Plus (+) to: On-Base Percentage

If you’ve been reading my column, you’d know that I was a pretty huge fan of Moneyball for the On-Base % statistic. I purposely listed batting averages above to highlight the true 2ON2OUT plus for this week. For years, the Cubs have been an impatient offense, full of free swinging sluggers and too many Neifi Perez types. Finally, this year, that seems to be changing.

You want to score 52 runs in 6 games? Get on base. Force errors. Beat out double plays. Work the count in your favor. And take walks. I’m a proud fan this week to report that at the end of week three, the Cubs sit atop in the NL with a .365 OBP.

Now take a look at the same eight ballplayers listed above and how often they’re getting on-base: Johnson .418, Theriot .408, Lee .419, Ramirez .393, Fukudome .442, DeRosa .425, Soto .437, Cedeno .435.

That’s how you win a championship.

Plus (+) to: Piniella’s Patience

He doesn’t have much…and I love it. Cubs are up four and Wuertz gives up a HR and then walks a batter. Piniella’s out of the dugout before the guy is on first base. Have a seat.

Piniella simply knows how to win. I love what he said this week about winning this April vs. losing last April (sic) “I came here after a 96-loss season, I really don’t think the players believed they could win at the beginning last year, then they learned, now they know…”

End of Week Three

Cubs are 11–3 in their last fourteen games and a half game up on the Redbirds and Beermakers.

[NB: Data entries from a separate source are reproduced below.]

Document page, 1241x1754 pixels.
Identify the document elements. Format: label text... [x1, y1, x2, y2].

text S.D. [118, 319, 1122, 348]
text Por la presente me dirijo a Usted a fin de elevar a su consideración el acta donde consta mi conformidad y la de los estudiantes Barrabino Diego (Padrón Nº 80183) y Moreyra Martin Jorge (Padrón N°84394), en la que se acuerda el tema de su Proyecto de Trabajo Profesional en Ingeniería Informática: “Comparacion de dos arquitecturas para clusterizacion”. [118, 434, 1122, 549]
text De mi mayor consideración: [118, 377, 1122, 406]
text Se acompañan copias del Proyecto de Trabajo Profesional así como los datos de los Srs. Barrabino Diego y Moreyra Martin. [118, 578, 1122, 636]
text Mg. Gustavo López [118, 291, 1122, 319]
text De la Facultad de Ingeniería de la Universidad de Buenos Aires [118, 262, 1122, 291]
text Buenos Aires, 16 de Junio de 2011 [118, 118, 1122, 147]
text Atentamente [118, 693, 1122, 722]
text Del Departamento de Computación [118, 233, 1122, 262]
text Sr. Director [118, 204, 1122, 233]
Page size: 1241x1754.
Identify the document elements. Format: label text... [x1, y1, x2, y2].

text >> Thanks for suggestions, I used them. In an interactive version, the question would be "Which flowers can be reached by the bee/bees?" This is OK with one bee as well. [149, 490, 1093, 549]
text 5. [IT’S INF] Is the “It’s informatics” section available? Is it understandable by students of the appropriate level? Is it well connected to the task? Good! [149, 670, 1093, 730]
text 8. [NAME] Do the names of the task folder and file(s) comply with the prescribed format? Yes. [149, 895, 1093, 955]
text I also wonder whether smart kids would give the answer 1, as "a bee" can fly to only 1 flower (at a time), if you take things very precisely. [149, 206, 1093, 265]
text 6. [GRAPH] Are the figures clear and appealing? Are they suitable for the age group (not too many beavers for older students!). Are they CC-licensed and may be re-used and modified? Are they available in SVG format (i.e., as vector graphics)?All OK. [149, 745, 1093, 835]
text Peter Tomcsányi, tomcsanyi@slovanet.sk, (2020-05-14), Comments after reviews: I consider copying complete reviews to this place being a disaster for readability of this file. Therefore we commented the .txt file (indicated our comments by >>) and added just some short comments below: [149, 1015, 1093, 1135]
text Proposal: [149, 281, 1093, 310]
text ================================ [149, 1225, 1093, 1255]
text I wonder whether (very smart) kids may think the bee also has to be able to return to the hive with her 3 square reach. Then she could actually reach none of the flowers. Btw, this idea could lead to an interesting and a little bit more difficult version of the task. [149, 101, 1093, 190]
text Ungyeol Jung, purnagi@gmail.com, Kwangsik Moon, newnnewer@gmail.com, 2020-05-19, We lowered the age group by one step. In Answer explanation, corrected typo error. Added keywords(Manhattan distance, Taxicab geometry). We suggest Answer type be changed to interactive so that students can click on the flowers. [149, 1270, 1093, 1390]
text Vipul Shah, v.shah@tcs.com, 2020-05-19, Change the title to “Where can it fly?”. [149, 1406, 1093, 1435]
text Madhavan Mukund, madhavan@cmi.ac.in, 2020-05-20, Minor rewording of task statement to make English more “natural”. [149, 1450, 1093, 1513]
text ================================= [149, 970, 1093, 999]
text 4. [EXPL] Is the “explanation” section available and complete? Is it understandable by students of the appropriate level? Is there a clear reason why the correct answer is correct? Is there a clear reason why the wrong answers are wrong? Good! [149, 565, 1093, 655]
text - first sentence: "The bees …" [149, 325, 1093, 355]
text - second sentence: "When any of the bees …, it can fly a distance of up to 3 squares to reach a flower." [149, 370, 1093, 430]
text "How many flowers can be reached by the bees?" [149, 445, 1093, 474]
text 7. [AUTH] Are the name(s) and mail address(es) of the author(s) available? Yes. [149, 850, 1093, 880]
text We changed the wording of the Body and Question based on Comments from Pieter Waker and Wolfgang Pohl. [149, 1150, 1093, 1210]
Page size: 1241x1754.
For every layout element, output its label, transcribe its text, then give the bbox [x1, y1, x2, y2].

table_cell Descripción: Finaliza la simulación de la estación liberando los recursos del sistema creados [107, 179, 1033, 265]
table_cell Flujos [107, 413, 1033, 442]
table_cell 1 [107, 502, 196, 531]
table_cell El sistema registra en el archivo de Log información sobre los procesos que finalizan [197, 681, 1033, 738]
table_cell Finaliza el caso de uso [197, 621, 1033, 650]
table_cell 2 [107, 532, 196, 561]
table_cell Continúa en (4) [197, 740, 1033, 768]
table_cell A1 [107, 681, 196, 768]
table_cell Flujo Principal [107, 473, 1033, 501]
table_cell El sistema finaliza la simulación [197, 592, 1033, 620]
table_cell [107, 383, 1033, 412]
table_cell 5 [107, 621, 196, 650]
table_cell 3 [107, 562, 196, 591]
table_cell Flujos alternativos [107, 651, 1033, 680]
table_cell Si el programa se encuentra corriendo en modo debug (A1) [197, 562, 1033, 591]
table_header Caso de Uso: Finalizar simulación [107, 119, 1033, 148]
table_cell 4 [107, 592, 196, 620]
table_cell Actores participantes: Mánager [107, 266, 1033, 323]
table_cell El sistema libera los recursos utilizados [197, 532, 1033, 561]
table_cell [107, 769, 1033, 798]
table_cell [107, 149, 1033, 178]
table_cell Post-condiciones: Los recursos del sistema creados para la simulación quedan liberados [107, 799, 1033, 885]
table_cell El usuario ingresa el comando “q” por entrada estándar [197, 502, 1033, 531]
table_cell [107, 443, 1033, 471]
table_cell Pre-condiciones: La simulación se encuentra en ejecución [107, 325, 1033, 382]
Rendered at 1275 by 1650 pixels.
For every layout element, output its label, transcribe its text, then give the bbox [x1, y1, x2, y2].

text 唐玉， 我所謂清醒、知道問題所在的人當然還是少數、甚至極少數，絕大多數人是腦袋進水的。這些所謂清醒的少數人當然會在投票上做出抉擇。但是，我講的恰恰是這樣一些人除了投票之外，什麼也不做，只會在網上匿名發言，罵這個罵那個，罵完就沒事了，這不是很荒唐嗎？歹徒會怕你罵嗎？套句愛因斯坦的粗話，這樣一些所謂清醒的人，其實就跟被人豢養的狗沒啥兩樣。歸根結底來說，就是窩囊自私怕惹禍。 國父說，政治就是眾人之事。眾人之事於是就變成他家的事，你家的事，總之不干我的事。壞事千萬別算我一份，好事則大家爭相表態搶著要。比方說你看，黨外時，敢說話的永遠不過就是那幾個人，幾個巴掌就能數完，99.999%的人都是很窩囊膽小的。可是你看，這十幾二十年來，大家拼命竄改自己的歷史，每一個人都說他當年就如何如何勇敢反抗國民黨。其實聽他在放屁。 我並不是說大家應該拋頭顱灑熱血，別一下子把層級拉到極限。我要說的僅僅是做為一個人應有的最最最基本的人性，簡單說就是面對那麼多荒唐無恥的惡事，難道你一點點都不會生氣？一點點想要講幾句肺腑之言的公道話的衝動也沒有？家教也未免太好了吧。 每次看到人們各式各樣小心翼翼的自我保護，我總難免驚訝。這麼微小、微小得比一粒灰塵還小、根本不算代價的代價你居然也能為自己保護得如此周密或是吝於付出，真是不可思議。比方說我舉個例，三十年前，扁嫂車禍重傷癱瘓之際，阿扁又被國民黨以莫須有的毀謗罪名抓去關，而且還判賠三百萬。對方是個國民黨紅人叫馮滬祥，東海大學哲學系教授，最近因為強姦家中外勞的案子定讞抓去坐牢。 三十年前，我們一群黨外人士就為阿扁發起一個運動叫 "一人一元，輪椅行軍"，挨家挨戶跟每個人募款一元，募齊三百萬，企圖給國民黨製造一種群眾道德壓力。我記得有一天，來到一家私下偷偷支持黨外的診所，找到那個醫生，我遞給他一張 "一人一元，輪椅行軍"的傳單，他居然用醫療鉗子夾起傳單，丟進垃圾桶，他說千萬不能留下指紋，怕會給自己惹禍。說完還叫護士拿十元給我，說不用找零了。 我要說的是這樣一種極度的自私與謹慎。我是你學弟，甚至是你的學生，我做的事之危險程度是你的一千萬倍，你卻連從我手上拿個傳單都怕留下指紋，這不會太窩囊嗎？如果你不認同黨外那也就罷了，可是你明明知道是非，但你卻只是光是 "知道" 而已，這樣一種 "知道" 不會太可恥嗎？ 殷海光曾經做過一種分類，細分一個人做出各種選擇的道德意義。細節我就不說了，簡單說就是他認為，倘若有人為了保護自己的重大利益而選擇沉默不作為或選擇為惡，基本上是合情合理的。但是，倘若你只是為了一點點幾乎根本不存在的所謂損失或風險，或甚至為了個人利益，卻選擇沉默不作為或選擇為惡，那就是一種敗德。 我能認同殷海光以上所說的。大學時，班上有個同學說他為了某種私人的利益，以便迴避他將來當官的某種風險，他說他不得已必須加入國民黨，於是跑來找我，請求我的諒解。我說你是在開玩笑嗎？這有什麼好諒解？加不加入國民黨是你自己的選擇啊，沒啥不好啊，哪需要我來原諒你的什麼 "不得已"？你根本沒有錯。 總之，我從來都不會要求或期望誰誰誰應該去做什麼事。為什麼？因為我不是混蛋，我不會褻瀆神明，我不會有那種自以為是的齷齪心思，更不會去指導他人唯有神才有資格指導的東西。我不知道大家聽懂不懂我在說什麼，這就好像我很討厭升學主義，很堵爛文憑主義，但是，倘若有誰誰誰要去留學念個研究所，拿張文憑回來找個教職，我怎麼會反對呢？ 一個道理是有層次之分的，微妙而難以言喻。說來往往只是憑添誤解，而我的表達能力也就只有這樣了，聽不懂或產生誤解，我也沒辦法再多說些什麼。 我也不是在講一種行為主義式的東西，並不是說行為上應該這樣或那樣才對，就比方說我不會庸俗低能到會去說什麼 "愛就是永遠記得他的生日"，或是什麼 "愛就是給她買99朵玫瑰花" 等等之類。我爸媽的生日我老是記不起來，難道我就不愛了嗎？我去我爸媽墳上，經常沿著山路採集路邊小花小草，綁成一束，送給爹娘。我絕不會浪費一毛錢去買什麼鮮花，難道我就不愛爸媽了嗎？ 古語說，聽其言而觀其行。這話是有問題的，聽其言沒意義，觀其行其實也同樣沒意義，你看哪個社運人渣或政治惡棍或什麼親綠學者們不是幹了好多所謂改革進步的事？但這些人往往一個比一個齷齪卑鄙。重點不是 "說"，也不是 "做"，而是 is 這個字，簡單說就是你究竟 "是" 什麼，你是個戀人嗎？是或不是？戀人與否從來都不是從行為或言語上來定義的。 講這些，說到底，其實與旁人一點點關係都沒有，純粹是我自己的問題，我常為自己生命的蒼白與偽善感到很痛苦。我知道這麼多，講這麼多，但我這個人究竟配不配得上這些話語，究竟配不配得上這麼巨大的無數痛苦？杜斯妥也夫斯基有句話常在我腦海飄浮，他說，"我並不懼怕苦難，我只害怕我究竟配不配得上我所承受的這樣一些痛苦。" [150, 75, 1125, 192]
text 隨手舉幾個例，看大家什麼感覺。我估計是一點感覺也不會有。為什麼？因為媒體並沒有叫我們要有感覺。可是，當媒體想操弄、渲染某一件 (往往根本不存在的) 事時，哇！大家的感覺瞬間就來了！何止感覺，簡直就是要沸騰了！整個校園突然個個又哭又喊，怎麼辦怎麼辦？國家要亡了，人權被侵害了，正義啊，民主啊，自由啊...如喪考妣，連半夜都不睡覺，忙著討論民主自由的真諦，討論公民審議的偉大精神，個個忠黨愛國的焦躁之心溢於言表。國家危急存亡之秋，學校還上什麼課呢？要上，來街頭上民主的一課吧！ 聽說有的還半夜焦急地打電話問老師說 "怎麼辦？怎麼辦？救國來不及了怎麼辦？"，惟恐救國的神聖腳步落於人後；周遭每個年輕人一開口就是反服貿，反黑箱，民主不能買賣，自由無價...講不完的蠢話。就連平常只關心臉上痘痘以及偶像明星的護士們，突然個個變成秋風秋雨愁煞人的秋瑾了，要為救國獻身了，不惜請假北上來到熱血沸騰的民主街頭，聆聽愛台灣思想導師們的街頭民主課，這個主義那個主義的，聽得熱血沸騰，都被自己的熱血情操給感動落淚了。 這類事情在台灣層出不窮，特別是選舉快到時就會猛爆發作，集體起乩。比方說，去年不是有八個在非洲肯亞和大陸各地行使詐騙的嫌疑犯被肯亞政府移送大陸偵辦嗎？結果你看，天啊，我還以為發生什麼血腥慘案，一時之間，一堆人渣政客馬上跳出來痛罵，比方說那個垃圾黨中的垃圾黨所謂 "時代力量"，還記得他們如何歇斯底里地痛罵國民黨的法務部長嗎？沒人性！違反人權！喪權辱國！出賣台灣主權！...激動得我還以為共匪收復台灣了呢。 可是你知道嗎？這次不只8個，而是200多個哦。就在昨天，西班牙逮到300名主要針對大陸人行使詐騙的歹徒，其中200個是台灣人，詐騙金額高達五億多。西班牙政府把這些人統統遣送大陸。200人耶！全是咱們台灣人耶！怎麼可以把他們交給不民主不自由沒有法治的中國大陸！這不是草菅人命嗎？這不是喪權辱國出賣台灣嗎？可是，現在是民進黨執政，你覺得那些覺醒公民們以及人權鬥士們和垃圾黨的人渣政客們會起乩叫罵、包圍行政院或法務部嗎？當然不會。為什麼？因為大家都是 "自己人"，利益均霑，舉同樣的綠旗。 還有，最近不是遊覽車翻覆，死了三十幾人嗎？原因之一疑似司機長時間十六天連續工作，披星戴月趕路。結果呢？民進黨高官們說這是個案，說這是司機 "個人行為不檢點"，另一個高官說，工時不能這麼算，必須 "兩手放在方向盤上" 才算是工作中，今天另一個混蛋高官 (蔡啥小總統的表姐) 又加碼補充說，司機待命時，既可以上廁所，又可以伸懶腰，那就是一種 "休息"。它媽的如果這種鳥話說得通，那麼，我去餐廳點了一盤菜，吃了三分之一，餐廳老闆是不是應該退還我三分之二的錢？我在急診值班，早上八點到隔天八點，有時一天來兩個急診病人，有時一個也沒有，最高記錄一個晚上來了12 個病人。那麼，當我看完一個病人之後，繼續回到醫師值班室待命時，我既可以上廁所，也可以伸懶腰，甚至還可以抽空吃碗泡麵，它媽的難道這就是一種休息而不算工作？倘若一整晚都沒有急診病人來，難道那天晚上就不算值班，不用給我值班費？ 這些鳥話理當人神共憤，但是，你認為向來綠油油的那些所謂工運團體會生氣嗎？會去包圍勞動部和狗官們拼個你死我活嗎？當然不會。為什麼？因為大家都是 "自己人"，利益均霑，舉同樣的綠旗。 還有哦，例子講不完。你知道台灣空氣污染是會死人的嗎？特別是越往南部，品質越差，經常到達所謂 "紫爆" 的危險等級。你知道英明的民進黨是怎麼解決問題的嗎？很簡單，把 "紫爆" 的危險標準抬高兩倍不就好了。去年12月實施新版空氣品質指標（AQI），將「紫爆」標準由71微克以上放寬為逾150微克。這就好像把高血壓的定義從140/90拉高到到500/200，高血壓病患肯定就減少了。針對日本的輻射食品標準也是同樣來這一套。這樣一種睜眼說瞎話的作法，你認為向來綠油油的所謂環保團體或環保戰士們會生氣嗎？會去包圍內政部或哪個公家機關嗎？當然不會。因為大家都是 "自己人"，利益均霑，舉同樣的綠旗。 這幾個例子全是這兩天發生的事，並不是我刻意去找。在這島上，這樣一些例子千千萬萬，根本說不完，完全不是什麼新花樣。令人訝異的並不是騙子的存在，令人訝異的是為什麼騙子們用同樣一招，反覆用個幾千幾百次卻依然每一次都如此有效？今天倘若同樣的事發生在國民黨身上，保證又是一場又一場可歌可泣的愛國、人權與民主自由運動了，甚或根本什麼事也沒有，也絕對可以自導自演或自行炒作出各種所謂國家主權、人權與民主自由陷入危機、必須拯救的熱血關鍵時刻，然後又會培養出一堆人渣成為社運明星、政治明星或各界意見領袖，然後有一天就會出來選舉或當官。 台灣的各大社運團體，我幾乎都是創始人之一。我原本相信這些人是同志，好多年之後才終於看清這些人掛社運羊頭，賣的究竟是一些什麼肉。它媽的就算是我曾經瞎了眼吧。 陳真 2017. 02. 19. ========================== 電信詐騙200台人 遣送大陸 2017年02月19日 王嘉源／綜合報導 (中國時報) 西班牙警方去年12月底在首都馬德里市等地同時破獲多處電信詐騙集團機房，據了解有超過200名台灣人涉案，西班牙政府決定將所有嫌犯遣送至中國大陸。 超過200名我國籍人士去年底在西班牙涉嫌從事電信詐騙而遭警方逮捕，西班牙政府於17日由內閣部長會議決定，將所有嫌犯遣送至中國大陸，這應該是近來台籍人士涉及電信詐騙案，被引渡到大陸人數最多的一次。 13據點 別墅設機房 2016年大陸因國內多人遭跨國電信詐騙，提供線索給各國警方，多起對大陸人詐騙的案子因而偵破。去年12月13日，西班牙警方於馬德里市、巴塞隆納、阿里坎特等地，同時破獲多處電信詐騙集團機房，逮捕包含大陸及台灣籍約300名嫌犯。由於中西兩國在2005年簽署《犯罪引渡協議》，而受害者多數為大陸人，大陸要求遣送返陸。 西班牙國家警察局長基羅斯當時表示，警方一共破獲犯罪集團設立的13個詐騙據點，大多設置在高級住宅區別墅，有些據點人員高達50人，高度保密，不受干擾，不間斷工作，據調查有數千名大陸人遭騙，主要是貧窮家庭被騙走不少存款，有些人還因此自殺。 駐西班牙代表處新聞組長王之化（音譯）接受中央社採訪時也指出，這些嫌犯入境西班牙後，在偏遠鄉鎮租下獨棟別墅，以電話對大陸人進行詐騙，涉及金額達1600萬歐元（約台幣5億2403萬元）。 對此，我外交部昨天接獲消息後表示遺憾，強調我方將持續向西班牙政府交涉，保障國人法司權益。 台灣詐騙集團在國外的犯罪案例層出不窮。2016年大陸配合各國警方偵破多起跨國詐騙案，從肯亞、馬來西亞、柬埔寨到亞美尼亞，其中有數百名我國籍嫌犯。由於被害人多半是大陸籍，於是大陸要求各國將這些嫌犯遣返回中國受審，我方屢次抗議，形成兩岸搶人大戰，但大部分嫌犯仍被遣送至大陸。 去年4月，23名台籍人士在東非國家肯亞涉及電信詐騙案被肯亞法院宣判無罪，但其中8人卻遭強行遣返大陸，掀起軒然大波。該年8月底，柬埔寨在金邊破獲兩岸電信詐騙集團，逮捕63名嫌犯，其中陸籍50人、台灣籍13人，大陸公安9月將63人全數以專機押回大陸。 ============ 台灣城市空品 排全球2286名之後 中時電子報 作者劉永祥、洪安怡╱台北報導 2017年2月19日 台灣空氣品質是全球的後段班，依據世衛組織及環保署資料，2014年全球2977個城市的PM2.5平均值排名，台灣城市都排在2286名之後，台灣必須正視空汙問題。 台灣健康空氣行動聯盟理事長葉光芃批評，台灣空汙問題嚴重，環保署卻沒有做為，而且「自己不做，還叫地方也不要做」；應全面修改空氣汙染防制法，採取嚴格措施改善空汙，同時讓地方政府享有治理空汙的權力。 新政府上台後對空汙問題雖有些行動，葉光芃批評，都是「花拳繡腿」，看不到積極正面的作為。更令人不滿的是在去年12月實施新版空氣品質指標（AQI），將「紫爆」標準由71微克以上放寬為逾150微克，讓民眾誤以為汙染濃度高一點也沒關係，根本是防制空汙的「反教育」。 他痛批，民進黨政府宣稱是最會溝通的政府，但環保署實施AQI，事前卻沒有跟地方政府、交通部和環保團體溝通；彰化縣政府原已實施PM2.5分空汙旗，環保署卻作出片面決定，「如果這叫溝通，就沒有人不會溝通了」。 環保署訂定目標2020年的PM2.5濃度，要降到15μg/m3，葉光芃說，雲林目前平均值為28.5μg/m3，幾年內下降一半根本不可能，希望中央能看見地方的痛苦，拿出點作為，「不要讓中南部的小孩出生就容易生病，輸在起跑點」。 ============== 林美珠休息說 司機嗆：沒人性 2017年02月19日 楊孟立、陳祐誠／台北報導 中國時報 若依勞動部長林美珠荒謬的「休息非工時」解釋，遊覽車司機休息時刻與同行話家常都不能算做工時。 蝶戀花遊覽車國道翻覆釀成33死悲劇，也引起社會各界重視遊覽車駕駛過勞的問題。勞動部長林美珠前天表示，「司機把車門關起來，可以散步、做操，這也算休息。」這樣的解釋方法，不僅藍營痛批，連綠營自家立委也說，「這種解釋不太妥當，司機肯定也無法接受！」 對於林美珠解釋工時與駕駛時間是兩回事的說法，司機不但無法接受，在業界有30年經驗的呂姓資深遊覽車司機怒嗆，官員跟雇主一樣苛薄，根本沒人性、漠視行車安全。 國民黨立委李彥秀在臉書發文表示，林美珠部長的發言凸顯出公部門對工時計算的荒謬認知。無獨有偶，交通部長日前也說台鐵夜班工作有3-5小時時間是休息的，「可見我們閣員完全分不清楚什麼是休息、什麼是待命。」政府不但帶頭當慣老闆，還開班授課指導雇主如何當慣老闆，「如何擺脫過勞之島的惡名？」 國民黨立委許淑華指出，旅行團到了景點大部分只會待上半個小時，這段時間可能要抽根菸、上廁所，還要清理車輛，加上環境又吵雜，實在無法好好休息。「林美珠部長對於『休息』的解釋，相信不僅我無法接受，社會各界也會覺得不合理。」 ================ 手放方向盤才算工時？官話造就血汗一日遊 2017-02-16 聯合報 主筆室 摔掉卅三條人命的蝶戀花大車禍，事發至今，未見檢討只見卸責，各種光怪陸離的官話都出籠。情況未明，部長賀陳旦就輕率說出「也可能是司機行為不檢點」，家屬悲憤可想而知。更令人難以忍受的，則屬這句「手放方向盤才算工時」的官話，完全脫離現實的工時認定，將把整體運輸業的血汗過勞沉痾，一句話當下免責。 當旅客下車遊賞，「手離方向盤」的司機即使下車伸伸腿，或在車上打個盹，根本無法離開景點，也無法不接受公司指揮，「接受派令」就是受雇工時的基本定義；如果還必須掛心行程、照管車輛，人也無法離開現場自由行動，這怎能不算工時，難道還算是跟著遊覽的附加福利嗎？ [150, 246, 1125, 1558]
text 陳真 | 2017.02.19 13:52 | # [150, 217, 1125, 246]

Up next: Two, two game series against two quality clubs in the Mets and the Rockies. Can the Cubs hit better pitching? Can they continue to pitch well enough to give their offense a chance to win games? Will Piniella trust his gut and leave Johnson and Theriot at the top of the order where they belong? Cubs team ERA is now ninth in the league at 3.93. That’s going to have to improve. Lilly laid an egg again, Hill came around for his first win. Dempster is 3–0. Big Z starts it off on ESPN Monday night baseball tonight.